_Text block_:
Meanwhile, according to one embodiment of the present invention, when the secondary chemical reaction occurs, a halogenated hydrogen gas that is the same as the source gas supplied into the process chamber 110 may be synthesized as a reactant.

Accordingly, in the step S120, the halogenated hydrogen gas synthesized through the secondary chemical reaction may be reused as the source gas.

In other words, in the step S120, the halogenated hydrogen gas synthesized through the secondary chemical reaction may be supplied into the process chamber 110 through the gas supply port 111.

Step S130

The step S130 may be a step of etching the etching target layer formed on the substrate S by generating plasma.

In the step S130, in order to effectively ionize the halogenated hydrogen gas to obtain a high proton concentration, the plasma may be generated in the process chamber 110 in which the substrate S is disposed through an ECR plasma source or an ICP plasma source having a high plasma electron temperature.

In this case, in the step S130, a process pressure may be controlled to 10⁻² to 10⁻⁵ Torr.

In the step S130, halogenated hydrogen may be ionized while being dissociated through the following dissociative multiple ionization reaction by the plasma generated by using the ECR plasma source or the ICP plasma source. Accordingly, halogen ions or radicals and protons may be generated in the process chamber 110. According to one embodiment of the present invention, the protons may be hydrogen protons (H⁺).

For example, a dissociative multiple ionization reaction of the HCl gas may be expressed by Ionization Reaction Formula 1 below.

HCl+e⁻→HCl²⁺+3e⁻→H⁺+Cl⁺+3e⁻  [Ionization Reaction Formula 1]

In this case, when a hydrogen (H₂) gas is supplied as the source gas, the hydrogen gas may be dissociated and ionized by the plasma, so that hydrogen protons may be generated, and the hydrogen protons may be rapidly recombined so as to return to the hydrogen (H₂) gas.

Referring to FIG. 4, the hydrogen protons (H⁺) may be generated by high-density plasma such as ECR plasma and ICP plasma.

In other words, the high-density plasma such as ECR plasma and ICP plasma may be essential to the method for the thin film process including the activated proton assist plasma etching according to one embodiment of the present invention, which allows a chemical reaction capable of preventing undesirable deposition of etching by-products within the process chamber 110 upon dry etching of the etching target layer to occur well through the hydrogen protons (H⁺).

[Transcribed page text]
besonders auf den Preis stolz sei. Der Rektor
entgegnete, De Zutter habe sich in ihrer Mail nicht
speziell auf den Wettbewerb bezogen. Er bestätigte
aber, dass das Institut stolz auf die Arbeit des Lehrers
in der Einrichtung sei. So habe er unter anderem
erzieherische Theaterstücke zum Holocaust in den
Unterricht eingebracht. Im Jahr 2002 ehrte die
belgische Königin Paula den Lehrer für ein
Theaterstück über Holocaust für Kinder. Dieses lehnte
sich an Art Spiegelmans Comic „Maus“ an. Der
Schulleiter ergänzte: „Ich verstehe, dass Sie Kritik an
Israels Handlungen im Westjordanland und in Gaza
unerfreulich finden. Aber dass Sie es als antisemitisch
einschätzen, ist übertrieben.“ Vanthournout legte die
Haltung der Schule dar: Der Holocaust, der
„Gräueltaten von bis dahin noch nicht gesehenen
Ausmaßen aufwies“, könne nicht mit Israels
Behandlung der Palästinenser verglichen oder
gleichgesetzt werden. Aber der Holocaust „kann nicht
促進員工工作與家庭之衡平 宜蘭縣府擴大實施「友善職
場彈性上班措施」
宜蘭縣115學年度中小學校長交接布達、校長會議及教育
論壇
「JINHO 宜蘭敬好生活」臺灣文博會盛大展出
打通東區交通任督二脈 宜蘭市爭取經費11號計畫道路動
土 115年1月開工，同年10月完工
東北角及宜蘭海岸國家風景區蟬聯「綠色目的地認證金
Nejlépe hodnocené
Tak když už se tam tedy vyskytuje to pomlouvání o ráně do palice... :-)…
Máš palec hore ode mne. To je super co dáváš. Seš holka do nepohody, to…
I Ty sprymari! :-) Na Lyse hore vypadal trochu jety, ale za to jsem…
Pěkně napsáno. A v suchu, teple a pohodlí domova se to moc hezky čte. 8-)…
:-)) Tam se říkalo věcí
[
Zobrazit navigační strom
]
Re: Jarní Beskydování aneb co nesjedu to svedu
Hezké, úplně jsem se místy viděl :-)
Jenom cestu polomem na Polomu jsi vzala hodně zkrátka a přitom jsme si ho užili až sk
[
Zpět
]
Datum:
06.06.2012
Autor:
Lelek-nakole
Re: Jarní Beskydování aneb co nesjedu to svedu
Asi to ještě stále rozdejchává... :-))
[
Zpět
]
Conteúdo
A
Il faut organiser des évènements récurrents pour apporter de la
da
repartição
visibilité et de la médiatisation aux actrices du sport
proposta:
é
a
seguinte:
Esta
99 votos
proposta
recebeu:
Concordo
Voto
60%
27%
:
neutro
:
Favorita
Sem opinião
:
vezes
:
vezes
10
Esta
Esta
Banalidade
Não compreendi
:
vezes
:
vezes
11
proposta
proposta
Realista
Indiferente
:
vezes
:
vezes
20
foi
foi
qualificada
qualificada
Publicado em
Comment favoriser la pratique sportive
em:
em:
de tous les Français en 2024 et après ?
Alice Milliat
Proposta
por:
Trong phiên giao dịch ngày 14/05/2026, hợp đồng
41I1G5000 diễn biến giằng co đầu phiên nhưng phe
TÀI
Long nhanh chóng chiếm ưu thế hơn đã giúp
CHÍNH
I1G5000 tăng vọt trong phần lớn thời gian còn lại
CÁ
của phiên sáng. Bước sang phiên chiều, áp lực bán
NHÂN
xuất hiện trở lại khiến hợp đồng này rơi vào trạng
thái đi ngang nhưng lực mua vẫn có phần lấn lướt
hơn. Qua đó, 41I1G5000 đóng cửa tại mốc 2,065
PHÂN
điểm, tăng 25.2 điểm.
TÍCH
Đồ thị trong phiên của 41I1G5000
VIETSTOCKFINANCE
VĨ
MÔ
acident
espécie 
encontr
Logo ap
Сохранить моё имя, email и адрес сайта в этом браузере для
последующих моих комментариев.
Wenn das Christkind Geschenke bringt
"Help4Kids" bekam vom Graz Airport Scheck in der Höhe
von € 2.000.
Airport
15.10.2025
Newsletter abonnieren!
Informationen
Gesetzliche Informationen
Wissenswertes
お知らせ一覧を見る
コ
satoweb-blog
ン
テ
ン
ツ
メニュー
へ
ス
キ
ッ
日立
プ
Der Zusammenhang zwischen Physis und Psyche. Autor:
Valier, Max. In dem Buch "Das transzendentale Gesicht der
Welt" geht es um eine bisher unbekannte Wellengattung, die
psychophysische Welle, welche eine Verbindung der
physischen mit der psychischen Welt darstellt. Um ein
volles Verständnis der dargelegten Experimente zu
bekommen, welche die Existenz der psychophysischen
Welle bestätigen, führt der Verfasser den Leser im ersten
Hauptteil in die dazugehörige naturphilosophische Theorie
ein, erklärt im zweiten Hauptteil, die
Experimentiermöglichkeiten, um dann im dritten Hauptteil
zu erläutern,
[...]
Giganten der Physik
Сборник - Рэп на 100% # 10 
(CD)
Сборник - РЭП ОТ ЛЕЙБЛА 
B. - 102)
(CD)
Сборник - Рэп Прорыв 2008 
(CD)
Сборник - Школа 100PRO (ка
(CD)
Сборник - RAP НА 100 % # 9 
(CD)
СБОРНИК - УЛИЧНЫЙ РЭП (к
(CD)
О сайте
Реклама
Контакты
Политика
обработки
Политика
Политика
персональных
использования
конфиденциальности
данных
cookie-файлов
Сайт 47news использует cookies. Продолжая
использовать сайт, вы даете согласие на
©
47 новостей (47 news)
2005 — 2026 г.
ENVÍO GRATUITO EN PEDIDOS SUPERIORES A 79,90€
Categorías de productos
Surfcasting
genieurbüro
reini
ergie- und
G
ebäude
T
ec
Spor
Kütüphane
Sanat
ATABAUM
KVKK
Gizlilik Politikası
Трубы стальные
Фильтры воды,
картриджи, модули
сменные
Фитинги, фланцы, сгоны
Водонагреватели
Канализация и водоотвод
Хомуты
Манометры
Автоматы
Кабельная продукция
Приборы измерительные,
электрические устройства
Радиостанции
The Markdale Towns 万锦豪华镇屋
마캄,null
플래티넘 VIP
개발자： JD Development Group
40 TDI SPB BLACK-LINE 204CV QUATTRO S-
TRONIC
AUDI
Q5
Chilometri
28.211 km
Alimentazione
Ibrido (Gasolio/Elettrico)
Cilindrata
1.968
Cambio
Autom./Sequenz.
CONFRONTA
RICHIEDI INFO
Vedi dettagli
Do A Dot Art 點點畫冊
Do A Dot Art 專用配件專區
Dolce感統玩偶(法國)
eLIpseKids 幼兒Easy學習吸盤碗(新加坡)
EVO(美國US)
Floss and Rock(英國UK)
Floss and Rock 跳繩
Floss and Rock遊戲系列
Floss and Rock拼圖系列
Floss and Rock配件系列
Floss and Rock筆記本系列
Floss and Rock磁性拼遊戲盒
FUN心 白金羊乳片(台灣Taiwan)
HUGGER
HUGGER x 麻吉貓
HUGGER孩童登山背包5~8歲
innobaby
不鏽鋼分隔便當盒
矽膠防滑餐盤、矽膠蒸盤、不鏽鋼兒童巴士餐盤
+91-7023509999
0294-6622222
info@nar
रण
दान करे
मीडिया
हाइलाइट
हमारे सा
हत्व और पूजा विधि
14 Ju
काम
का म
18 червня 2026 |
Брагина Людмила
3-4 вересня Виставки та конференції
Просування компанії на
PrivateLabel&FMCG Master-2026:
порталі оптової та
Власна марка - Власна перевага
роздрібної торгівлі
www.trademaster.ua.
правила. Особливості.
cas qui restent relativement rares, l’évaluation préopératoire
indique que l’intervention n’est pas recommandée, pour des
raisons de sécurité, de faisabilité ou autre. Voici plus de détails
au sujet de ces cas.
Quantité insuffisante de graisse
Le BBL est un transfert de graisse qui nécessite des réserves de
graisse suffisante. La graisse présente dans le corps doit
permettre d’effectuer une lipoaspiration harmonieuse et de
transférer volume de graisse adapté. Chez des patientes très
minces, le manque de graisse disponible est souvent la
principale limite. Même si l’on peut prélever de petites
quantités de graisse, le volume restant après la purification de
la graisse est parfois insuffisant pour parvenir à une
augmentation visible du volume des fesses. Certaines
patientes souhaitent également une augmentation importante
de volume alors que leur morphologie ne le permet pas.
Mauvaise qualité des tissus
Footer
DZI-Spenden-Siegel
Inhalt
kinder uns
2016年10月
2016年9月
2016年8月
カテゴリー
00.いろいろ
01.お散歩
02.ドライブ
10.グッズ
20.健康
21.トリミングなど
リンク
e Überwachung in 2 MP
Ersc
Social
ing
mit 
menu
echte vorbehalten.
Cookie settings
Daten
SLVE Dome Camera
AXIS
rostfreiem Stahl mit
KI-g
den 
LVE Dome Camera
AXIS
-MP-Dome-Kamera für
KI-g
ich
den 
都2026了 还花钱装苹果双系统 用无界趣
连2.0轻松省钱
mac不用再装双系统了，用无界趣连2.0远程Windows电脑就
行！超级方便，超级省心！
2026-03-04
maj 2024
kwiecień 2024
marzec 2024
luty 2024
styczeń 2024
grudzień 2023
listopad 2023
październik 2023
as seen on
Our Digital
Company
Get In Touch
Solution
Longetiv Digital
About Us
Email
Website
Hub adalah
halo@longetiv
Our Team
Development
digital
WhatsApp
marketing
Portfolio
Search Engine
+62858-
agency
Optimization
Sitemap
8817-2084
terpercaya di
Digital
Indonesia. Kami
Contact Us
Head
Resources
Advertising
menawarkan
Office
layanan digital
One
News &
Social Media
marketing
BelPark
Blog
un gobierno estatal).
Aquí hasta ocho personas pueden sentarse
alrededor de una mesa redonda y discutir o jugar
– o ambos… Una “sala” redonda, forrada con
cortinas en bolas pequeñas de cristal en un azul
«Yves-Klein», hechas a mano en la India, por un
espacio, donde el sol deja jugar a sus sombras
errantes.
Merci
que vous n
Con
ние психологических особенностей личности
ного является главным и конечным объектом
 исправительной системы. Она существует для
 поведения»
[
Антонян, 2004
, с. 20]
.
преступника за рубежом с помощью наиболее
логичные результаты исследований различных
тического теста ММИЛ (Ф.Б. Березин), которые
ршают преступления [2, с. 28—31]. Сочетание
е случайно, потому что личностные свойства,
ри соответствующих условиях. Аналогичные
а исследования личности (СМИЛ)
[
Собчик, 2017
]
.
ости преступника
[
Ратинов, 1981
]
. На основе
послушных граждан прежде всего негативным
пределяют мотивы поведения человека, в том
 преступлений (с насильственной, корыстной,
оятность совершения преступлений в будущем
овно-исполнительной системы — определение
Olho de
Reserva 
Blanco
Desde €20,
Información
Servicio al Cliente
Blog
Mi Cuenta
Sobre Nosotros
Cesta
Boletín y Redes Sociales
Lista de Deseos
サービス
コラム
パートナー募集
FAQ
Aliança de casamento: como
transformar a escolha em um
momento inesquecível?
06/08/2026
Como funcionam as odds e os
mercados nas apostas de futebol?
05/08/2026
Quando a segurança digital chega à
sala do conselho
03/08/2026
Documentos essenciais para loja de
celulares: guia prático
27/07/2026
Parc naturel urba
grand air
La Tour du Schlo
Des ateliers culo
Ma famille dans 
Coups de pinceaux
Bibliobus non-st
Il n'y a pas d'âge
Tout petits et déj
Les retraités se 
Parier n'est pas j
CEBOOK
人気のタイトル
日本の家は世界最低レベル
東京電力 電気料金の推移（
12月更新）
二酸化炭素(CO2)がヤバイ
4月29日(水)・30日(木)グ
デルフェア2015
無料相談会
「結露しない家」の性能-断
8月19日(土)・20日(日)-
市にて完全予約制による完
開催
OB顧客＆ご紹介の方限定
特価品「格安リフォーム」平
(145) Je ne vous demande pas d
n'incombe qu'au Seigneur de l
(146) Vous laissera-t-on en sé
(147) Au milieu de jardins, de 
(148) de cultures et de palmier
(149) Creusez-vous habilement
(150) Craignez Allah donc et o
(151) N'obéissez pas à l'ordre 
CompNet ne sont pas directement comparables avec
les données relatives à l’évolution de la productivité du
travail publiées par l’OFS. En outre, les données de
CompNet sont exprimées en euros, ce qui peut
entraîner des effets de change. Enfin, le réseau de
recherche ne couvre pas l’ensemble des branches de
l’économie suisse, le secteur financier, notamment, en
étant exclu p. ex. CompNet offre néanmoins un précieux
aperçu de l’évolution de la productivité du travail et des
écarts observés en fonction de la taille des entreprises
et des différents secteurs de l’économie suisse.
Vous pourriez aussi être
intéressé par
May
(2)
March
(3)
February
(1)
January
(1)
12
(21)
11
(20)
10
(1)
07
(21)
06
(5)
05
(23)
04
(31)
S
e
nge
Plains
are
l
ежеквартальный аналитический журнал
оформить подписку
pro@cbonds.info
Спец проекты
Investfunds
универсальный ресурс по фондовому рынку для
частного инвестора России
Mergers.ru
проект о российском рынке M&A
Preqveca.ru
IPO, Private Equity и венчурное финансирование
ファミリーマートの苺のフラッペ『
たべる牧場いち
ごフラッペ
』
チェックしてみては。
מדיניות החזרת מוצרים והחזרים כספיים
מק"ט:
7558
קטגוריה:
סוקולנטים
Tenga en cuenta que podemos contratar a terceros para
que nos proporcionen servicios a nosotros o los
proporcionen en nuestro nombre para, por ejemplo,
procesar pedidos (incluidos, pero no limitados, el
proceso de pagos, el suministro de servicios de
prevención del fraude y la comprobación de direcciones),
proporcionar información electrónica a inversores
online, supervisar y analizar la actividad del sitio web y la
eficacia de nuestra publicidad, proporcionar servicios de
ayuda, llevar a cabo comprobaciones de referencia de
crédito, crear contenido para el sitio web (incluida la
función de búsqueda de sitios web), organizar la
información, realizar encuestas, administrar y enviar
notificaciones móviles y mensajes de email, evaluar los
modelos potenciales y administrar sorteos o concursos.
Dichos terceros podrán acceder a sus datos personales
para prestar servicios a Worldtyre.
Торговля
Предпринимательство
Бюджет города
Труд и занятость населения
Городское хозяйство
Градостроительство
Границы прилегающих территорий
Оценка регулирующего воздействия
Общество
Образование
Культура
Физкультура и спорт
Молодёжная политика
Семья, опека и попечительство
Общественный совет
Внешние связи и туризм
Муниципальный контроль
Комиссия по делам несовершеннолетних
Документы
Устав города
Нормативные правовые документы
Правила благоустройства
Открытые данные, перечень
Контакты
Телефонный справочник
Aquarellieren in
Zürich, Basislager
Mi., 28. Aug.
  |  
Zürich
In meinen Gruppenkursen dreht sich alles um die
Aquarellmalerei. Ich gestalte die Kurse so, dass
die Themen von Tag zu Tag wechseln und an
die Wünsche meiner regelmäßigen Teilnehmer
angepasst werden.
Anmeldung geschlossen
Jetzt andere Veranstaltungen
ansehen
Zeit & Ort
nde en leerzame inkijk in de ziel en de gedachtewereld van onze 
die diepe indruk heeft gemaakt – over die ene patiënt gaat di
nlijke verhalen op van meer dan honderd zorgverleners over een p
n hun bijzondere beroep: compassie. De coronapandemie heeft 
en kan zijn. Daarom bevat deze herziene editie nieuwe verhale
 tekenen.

_Work instructions_:
A: Extract the passage of the plasma etching text starting with "In other words, the" and going on through "the hydrogen protons (H⁺).".
B: Copy the records word for word, starting with their first line and going on through the line that contains "促進員工工作與家庭之衡平 宜蘭縣府擴大實施「友善職".

_Answer list_:
A:
In other words, the high-density plasma such as ECR plasma and ICP plasma may be essential to the method for the thin film process including the activated proton assist plasma etching according to one embodiment of the present invention, which allows a chemical reaction capable of preventing undesirable deposition of etching by-products within the process chamber 110 upon dry etching of the etching target layer to occur well through the hydrogen protons (H⁺).

B:
besonders auf den Preis stolz sei. Der Rektor
entgegnete, De Zutter habe sich in ihrer Mail nicht
speziell auf den Wettbewerb bezogen. Er bestätigte
aber, dass das Institut stolz auf die Arbeit des Lehrers
in der Einrichtung sei. So habe er unter anderem
erzieherische Theaterstücke zum Holocaust in den
Unterricht eingebracht. Im Jahr 2002 ehrte die
belgische Königin Paula den Lehrer für ein
Theaterstück über Holocaust für Kinder. Dieses lehnte
sich an Art Spiegelmans Comic „Maus“ an. Der
Schulleiter ergänzte: „Ich verstehe, dass Sie Kritik an
Israels Handlungen im Westjordanland und in Gaza
unerfreulich finden. Aber dass Sie es als antisemitisch
einschätzen, ist übertrieben.“ Vanthournout legte die
Haltung der Schule dar: Der Holocaust, der
„Gräueltaten von bis dahin noch nicht gesehenen
Ausmaßen aufwies“, könne nicht mit Israels
Behandlung der Palästinenser verglichen oder
gleichgesetzt werden. Aber der Holocaust „kann nicht
促進員工工作與家庭之衡平 宜蘭縣府擴大實施「友善職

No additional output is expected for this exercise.